# [Stored data]

========================

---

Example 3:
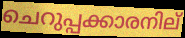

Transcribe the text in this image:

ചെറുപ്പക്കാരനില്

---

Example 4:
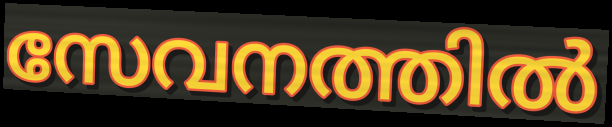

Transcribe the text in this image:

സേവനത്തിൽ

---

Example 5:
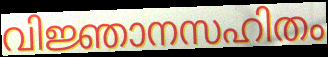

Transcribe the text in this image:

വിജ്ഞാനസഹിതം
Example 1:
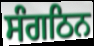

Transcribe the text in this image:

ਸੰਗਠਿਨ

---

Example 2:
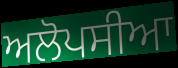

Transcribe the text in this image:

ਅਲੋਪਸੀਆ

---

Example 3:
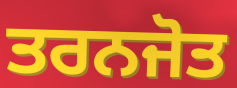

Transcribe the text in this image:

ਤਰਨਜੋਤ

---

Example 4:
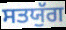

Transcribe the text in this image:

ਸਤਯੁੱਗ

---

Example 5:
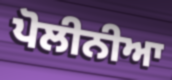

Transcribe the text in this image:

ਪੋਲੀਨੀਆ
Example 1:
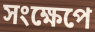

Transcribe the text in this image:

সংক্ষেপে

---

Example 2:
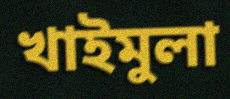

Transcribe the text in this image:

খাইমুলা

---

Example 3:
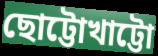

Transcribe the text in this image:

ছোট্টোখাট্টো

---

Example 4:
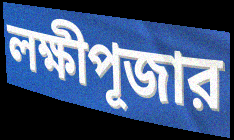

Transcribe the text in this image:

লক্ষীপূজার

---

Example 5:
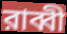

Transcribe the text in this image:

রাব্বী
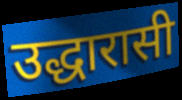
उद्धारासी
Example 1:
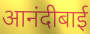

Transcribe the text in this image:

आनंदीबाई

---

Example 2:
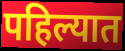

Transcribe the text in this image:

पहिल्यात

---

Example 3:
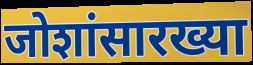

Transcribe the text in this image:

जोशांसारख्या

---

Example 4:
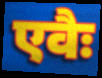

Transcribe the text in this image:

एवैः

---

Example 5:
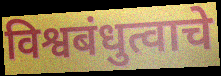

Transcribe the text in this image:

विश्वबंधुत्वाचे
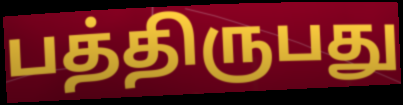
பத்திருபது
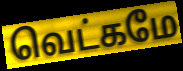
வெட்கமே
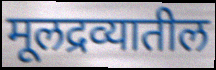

========================

# [Task]
Each record above is to be restated exactly, with its pictures removed from the copy.

# [Task result]
---

Example 3:

Transcribe the text in this image:

ചെറുപ്പക്കാരനില്

---

Example 4:

Transcribe the text in this image:

സേവനത്തിൽ

---

Example 5:

Transcribe the text in this image:

വിജ്ഞാനസഹിതം
Example 1:

Transcribe the text in this image:

ਸੰਗਠਿਨ

---

Example 2:

Transcribe the text in this image:

ਅਲੋਪਸੀਆ

---

Example 3:

Transcribe the text in this image:

ਤਰਨਜੋਤ

---

Example 4:

Transcribe the text in this image:

ਸਤਯੁੱਗ

---

Example 5:

Transcribe the text in this image:

ਪੋਲੀਨੀਆ
Example 1:

Transcribe the text in this image:

সংক্ষেপে

---

Example 2:

Transcribe the text in this image:

খাইমুলা

---

Example 3:

Transcribe the text in this image:

ছোট্টোখাট্টো

---

Example 4:

Transcribe the text in this image:

লক্ষীপূজার

---

Example 5:

Transcribe the text in this image:

রাব্বী
उद्धारासी
Example 1:

Transcribe the text in this image:

आनंदीबाई

---

Example 2:

Transcribe the text in this image:

पहिल्यात

---

Example 3:

Transcribe the text in this image:

जोशांसारख्या

---

Example 4:

Transcribe the text in this image:

एवैः

---

Example 5:

Transcribe the text in this image:

विश्वबंधुत्वाचे
பத்திருபது
வெட்கமே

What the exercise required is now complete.